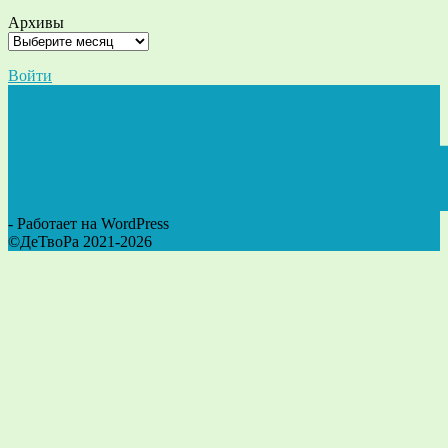
Архивы
Войти
- Работает на WordPress
©ДеТвоРа 2021-2026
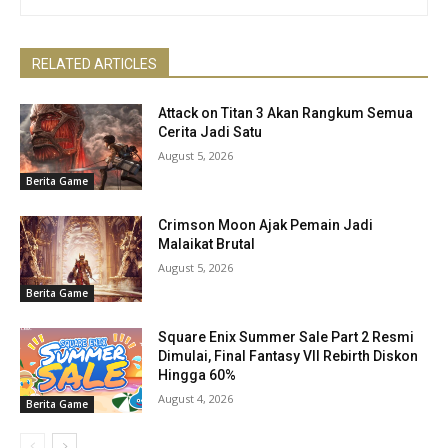
RELATED ARTICLES
Attack on Titan 3 Akan Rangkum Semua
Cerita Jadi Satu
August 5, 2026
Berita Game
Crimson Moon Ajak Pemain Jadi
Malaikat Brutal
August 5, 2026
Berita Game
Square Enix Summer Sale Part 2 Resmi
Dimulai, Final Fantasy VII Rebirth Diskon
Hingga 60%
August 4, 2026
Berita Game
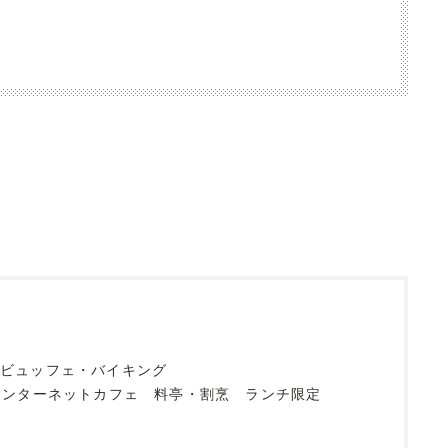
ビュッフェ・バイキング
インターネットカフェ
料亭・割烹
ランチ限定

#### WORK REQUIRED
Put every line of text from the items above into a Markdown table with the columns No and Line, numbering the rows and leaving out blank lines and the pictures.

#### TASK OUTPUT
| No | Line |
|---|---|
| 1 | Архивы |
| 2 | Войти |
| 3 | - Работает на WordPress |
| 4 | ©ДеТвоРа 2021-2026 |
| 5 | RELATED ARTICLES |
| 6 | Attack on Titan 3 Akan Rangkum Semua |
| 7 | Cerita Jadi Satu |
| 8 | August 5, 2026 |
| 9 | Berita Game |
| 10 | Crimson Moon Ajak Pemain Jadi |
| 11 | Malaikat Brutal |
| 12 | August 5, 2026 |
| 13 | Berita Game |
| 14 | Square Enix Summer Sale Part 2 Resmi |
| 15 | Dimulai, Final Fantasy VII Rebirth Diskon |
| 16 | Hingga 60% |
| 17 | August 4, 2026 |
| 18 | Berita Game |
| 19 | ビュッフェ・バイキング |
| 20 | インターネットカフェ |
| 21 | 料亭・割烹 |
| 22 | ランチ限定 |